Today I feel much better but there is definitely still some general anxiety and fear of withdrawal coming back full force.
It has been about 24 hours or more. I should be ok right?
I always have anxiety for a day or two after drinking now so I am sure that's all this is but I can't help but feel terrified that my symptoms just have not peaked yet and will continue climbing.
Also, any healthy tips on getting rid of the anxiety would be great.
 
keep an ativan handy just in case it feels like to much. you should be okay though. how long were you binging for recently? how much were you drinking.

the best thing for anxiety is going about a good routine with exercise and good company. and time of course.
 
I still have one Ativan just in case. I am only going to take it if shit gets real bad, but so far its manageable.
I can't recall exactly but I would say a 3-4 day binge. Can't exactly say how much either, but a lot.
Staying busy and doing housework to keep my mind occupied has been helping.
Gotu Kola seems to be helping a bit too.
Thanks for the reply and the reassurance smacky. I am sure it'll be fine, WD is just terrifying to me.
I'll make use of this mistake and learn from it.
 
If I may bump this thread, my problem is worse than I thought. All was manageable until about 8:30pm. Right around the time I was almost finished making dinner for my wife and step son.
My shakes got pretty bad in my hands and my head and my anxiety climbed to pure panic. I took a little bit of every supplement in my little private pharmacy.
Red vein thai kratom, had already taken some kava kava earlier that afternoon, valerian root with passion flower and some more gotu kola.
I was watching a movie with my family when I suddenly felt the need to lock myself in the bedroom and turn all lights off but a nightlight and pace the floor.
The shaking was more noticeable if I sat or laid down. Finally I took half of an Ativan since I only have one.
Having gone through severe withdrawal before and experiencing the grand mal seizures and stroke level blood pressure and psychosis ect. I felt like I was getting to be in pretty bad shape again.
Once the .05mg of Ativan kicked in I slowly started feeling more normal.
I can't go to the E.R. because my wife (a medical professional) said I will be labeled a drug seeker, since I fairly recently went there for a benzo script to get off phenibut.
I can't go to a detox center either for other reasons, so I was reading about tapering on the HAMS website and I think that's the route I will try.
Considering I didn't binge that long I think my taper schedule could be fairly short.
My plan is starting tomorrow evening with 4 beers spaced an hour apart. With only 4 I'm sure I'll still suffer some symptoms but I am hoping they will be manageable.
After two days of that I will move down to three beers per evening, then 2, then 1.
Does that sound like a decent plan?
Anyone had any luck with tapering? I have successfully tapered from other drugs. It's never fun but a lot less insane than cold turkey so I am feeling hopeful about this.
 
There are two questions you have to ask yourself;
1.)what are you willing to do to keep this from happening?
2.)Have you had enough?

These two questions will help get you on the road to recovery. Without some sort of recovery plan in place you will keep finding yourself at the end of a bottle, or about to pop a pill in your mouth. Without recovery I always found myself staying clean for a while then going back to shooting heroin full bore.

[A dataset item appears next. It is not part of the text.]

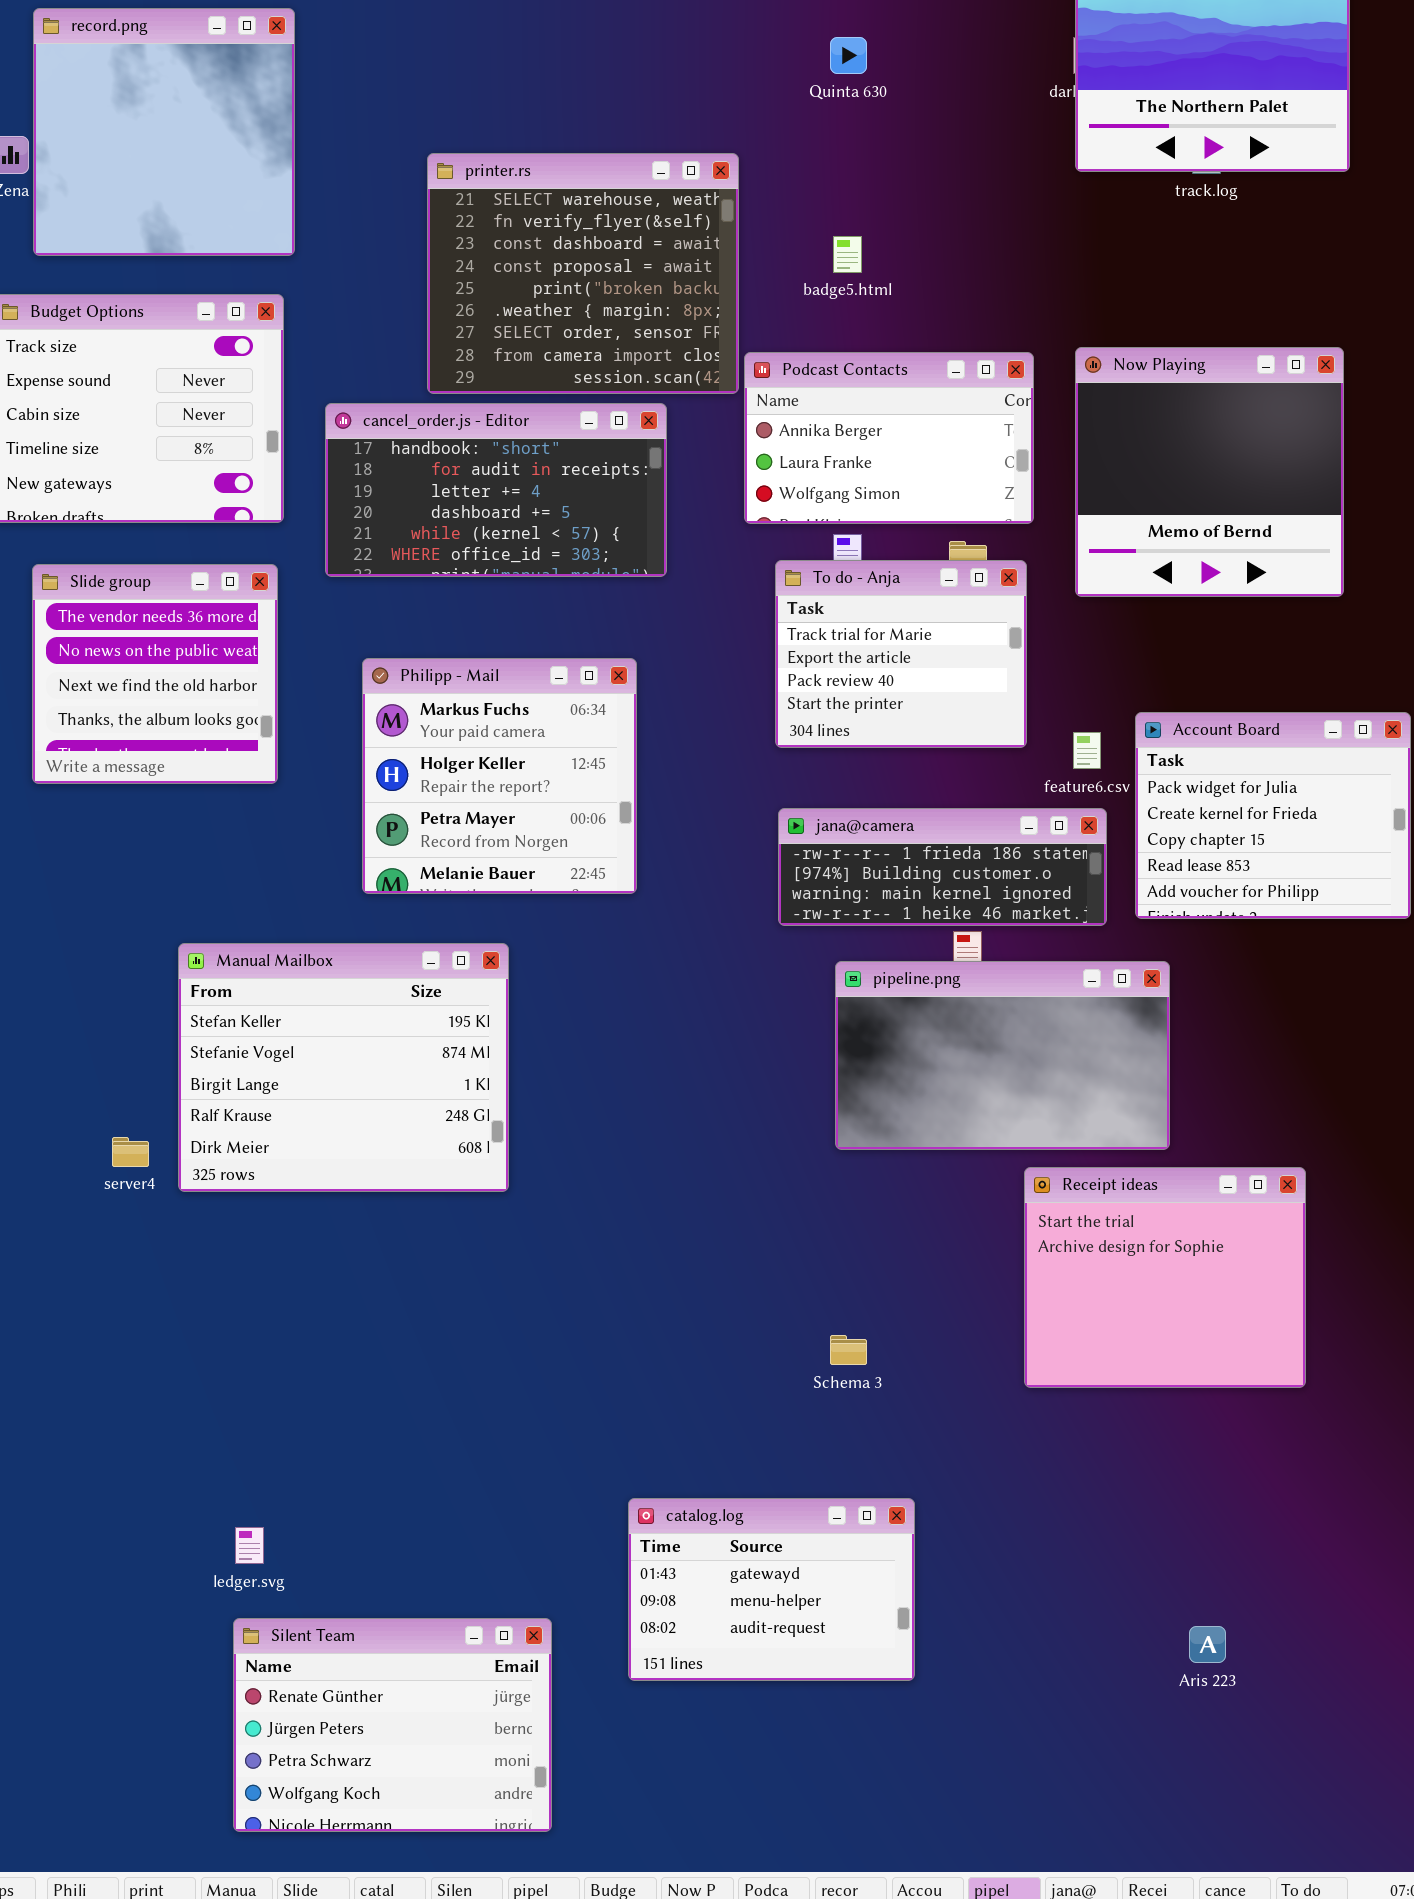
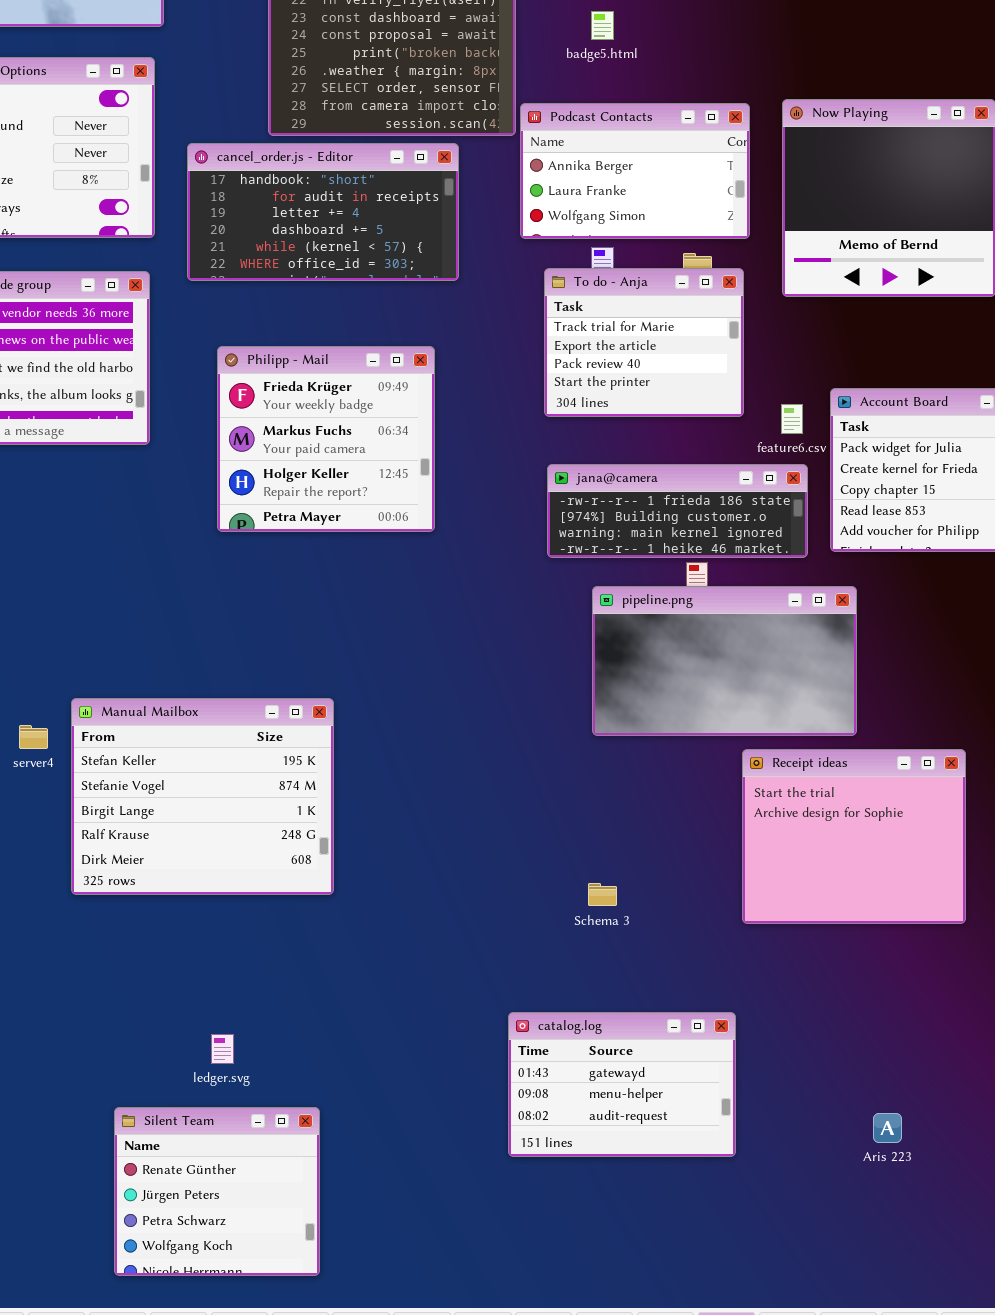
Philipp - Mail: [362,658,637,894] -> [217,346,435,532], scrolled up 1 row
Manual Mailbox: [178,943,509,1192] -> [71,698,334,895], moved
catalog.log: [628,1498,915,1681] -> [508,1012,736,1157], moved
ledger.svg: [235,1527,264,1564] -> [211,1034,234,1064], moved
Silent Team: [233,1618,552,1832] -> [114,1107,320,1276], resized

The biggest and most prominent recovery model is AA. I go every once in a while, but it feels very cult-like for me. Another recovery model is church...I also don't buy into this very well. You could try what works for me. Taking the power of your destiny back, practicing abstinence to non-prescribed medications, and helping other addicts. Build up a support network and call people when you feel like you are slipping back into a bad way of thinking.

Do this after you are done with withdrawals. Relapse mentality comes up way before you decide to use again, and yes it is a decision. If you need someone to talk to PM me. In fact if you feel like using, PM me. Generally the time it takes you to write the message is longer than the craving.